- EXERCISE OBJECTIVE -
Rewrite the entries as a numbered list, starting at the beginning of the entries and ending with the line containing "naturalmen.". Leave out blank lines and include nothing beyond that line.

Saved entries
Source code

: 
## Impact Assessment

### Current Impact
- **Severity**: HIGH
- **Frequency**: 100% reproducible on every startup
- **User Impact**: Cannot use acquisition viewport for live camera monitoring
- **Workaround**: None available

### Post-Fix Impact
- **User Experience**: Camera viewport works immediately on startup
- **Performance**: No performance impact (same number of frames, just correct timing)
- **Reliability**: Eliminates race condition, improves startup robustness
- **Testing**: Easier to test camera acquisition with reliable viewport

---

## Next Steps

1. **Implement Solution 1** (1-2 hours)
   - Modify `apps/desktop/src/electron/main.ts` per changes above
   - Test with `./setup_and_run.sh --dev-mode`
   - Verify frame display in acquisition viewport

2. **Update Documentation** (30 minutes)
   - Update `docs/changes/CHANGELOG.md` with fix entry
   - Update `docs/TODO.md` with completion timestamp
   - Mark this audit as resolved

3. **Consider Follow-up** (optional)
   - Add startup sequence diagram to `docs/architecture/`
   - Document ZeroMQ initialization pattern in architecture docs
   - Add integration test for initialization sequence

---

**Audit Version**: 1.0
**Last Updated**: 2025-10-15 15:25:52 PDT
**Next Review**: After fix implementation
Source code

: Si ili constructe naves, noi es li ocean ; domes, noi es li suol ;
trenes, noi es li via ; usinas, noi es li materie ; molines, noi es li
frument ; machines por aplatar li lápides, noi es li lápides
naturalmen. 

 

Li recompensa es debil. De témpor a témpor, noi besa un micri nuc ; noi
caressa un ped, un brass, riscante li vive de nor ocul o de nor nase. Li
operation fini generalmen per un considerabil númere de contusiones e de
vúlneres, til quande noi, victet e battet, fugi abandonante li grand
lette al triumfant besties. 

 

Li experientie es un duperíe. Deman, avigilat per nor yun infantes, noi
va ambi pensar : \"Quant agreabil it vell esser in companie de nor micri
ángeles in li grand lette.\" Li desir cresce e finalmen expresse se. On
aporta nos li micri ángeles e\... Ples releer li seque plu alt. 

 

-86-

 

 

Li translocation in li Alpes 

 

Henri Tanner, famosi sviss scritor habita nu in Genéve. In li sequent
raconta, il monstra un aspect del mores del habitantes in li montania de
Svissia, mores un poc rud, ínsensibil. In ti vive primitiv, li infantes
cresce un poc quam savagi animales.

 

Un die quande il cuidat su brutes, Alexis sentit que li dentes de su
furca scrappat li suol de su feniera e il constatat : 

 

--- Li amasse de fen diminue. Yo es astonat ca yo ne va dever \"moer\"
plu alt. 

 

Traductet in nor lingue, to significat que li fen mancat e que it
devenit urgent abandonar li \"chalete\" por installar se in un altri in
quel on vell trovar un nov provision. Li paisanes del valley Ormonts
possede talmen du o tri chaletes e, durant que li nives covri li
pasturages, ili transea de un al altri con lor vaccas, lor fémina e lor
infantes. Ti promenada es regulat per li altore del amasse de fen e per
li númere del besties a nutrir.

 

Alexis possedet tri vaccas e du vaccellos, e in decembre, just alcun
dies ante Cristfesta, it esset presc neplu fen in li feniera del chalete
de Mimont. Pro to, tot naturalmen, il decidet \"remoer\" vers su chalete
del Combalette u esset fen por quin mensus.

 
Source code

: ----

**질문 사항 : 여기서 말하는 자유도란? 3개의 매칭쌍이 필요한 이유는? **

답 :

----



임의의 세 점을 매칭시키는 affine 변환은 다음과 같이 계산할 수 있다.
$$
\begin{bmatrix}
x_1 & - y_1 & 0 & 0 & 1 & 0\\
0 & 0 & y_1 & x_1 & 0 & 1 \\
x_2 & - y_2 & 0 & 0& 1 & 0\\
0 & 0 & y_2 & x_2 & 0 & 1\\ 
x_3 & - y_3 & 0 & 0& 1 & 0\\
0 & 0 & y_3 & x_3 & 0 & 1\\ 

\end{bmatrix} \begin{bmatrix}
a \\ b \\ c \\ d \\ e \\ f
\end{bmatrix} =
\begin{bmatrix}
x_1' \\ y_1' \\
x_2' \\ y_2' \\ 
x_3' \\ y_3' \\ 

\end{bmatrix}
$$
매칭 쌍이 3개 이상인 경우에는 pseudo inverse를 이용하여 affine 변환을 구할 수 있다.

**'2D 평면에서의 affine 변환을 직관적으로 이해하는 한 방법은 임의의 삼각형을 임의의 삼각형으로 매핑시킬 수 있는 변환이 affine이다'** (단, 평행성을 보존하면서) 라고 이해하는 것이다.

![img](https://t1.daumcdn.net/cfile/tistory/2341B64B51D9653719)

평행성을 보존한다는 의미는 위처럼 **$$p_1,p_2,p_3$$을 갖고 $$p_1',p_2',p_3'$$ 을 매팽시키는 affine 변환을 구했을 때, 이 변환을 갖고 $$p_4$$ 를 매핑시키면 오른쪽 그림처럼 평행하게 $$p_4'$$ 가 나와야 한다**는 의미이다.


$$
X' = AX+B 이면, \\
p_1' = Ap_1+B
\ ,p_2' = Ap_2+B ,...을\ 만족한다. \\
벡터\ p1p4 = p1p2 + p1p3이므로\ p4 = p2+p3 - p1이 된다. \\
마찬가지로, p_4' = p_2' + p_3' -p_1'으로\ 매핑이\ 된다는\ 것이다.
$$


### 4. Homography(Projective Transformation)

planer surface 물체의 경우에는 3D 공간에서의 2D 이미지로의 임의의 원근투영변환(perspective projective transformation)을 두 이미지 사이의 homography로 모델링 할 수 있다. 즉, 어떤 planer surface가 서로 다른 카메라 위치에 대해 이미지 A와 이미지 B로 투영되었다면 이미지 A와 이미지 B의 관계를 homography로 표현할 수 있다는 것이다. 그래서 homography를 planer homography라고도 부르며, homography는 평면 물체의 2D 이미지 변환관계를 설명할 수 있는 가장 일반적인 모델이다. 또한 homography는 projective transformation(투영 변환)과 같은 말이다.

- WRITTEN ANSWER -
1. Source code
2. : 
3. ## Impact Assessment
4. ### Current Impact
5. - **Severity**: HIGH
6. - **Frequency**: 100% reproducible on every startup
7. - **User Impact**: Cannot use acquisition viewport for live camera monitoring
8. - **Workaround**: None available
9. ### Post-Fix Impact
10. - **User Experience**: Camera viewport works immediately on startup
11. - **Performance**: No performance impact (same number of frames, just correct timing)
12. - **Reliability**: Eliminates race condition, improves startup robustness
13. - **Testing**: Easier to test camera acquisition with reliable viewport
14. ---
15. ## Next Steps
16. 1. **Implement Solution 1** (1-2 hours)
17.    - Modify `apps/desktop/src/electron/main.ts` per changes above
18.    - Test with `./setup_and_run.sh --dev-mode`
19.    - Verify frame display in acquisition viewport
20. 2. **Update Documentation** (30 minutes)
21.    - Update `docs/changes/CHANGELOG.md` with fix entry
22.    - Update `docs/TODO.md` with completion timestamp
23.    - Mark this audit as resolved
24. 3. **Consider Follow-up** (optional)
25.    - Add startup sequence diagram to `docs/architecture/`
26.    - Document ZeroMQ initialization pattern in architecture docs
27.    - Add integration test for initialization sequence
28. ---
29. **Audit Version**: 1.0
30. **Last Updated**: 2025-10-15 15:25:52 PDT
31. **Next Review**: After fix implementation
32. Source code
33. : Si ili constructe naves, noi es li ocean ; domes, noi es li suol ;
34. trenes, noi es li via ; usinas, noi es li materie ; molines, noi es li
35. frument ; machines por aplatar li lápides, noi es li lápides
36. naturalmen. 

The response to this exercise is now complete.